BRIEF: Would you repeat the whole listing exactly, pictures excluded?
::::
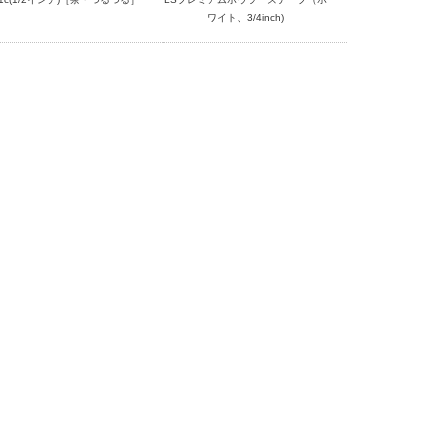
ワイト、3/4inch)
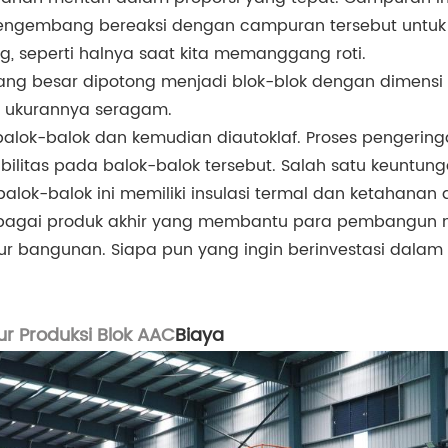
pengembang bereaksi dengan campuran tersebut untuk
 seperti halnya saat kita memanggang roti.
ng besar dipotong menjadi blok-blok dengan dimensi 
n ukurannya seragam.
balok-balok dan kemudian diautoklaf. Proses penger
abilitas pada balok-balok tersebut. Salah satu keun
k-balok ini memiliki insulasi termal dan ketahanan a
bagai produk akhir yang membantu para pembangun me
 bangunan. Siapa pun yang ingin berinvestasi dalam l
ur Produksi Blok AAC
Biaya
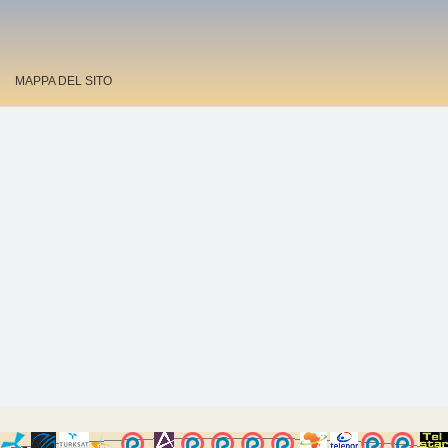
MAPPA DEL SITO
::::
WRITTEN SOLUTION:
ワイト、3/4inch)
pengembang bereaksi dengan campuran tersebut untuk
 seperti halnya saat kita memanggang roti.
ng besar dipotong menjadi blok-blok dengan dimensi 
n ukurannya seragam.
balok-balok dan kemudian diautoklaf. Proses penger
abilitas pada balok-balok tersebut. Salah satu keun
k-balok ini memiliki insulasi termal dan ketahanan a
bagai produk akhir yang membantu para pembangun me
 bangunan. Siapa pun yang ingin berinvestasi dalam l
ur Produksi Blok AAC
Biaya
MAPPA DEL SITO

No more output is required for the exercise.